Solution: Register for a free OpenWeatherMap API key, fetch current conditions via wp_remote_get() in a shortcode callback, decode the JSON response, and store the result in a transient with a 30-minute expiry to stay within the free-tier rate limit.

Register for a free API key at openweathermap.org, then use one of the functions below.

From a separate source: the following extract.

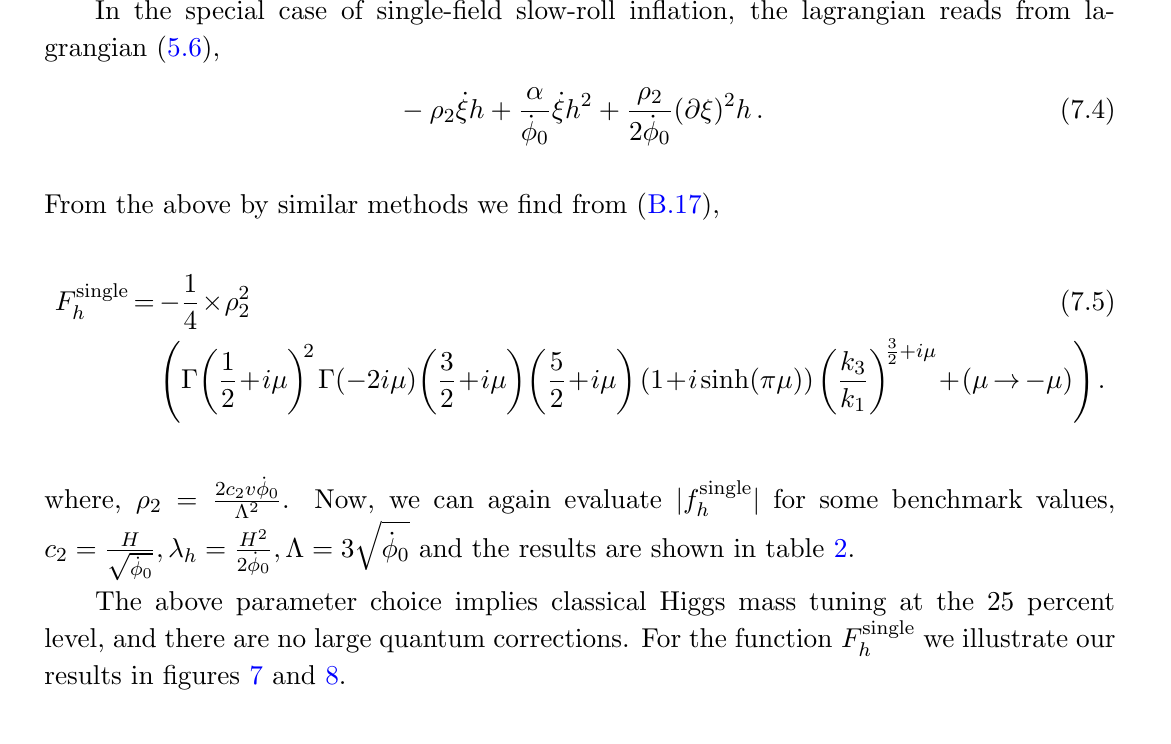
In the special case of single-(cid:12)eld slow-roll in(cid:13)ation, the lagrangian reads from la- grangian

Current weather for a single location:

<?php
function get_current_weather( $lat, $lng ) {
    $api_key  = 'YOUR_API_KEY';
    $units    = 'metric'; // metric = Celsius, imperial = Fahrenheit
    $api_url  = add_query_arg( [
        'lat'   => $lat,
        'lon'   => $lng,
        'units' => $units,
        'appid' => $api_key,
    ], 'https://api.openweathermap.org/data/2.5/weather' );

    $response = wp_remote_get( $api_url, [ 'timeout' => 10 ] );

    if ( is_wp_error( $response ) ) {
        return false;
    }

    $data = json_decode( wp_remote_retrieve_body( $response ), true );

    return [
        'temperature' => round( $data['main']['temp'] ),
        'description' => ucfirst( $data['weather'][0]['description'] ),
        'icon'        => 'https://openweathermap.org/img/wn/' . $data['weather'][0]['icon'] . '@2x.png',
    ];
}

5-day forecast (one entry per day):

<?php
function get_weather_forecast( $lat, $lng, $days = 5 ) {
    $api_key = 'YOUR_API_KEY';
    $api_url = add_query_arg( [
        'lat'     => $lat,
        'lon'     => $lng,
        'units'   => 'metric',
        'exclude' => 'minutely,hourly,alerts',
        'appid'   => $api_key,
    ], 'https://api.openweathermap.org/data/2.5/onecall' );

    $response = wp_remote_get( $api_url, [ 'timeout' => 10 ] );

    if ( is_wp_error( $response ) ) {
        return false;
    }

    $data   = json_decode( wp_remote_retrieve_body( $response ), true );
    $days   = max( 1, min( (int) $days, 7 ) );
    $result = [];

    for ( $i = 0; $i < $days; $i++ ) {
        $day           = $data['daily'][ $i ];
        $result[ $i ] = [
            'date'        => date( 'D, M j', $day['dt'] ),
            'temp'        => round( $day['temp']['day'] ),
            'description' => ucfirst( $day['weather'][0]['description'] ),
            'icon'        => 'https://openweathermap.org/img/wn/' . $day['weather'][0]['icon'] . '@2x.png',
        ];
    }

    return $result;
}

Cache the API response in a WordPress transient to avoid hitting the rate limit on every page load:

<?php
function get_weather_cached( $lat, $lng ) {
    $cache_key = 'weather_' . md5( $lat . $lng );
    $cached    = get_transient( $cache_key );

    if ( $cached !== false ) {
        return $cached;
    }

    $weather = get_current_weather( $lat, $lng );

    if ( $weather ) {
        set_transient( $cache_key, $weather, 30 * MINUTE_IN_SECONDS );
    }

    return $weather;
}

NOTE: The free OpenWeatherMap tier allows 60 API calls per minute. Without caching, a busy page can exhaust this limit quickly. Always wrap weather API calls in a transient with a reasonable TTL (30–60 minutes is typical for weather data).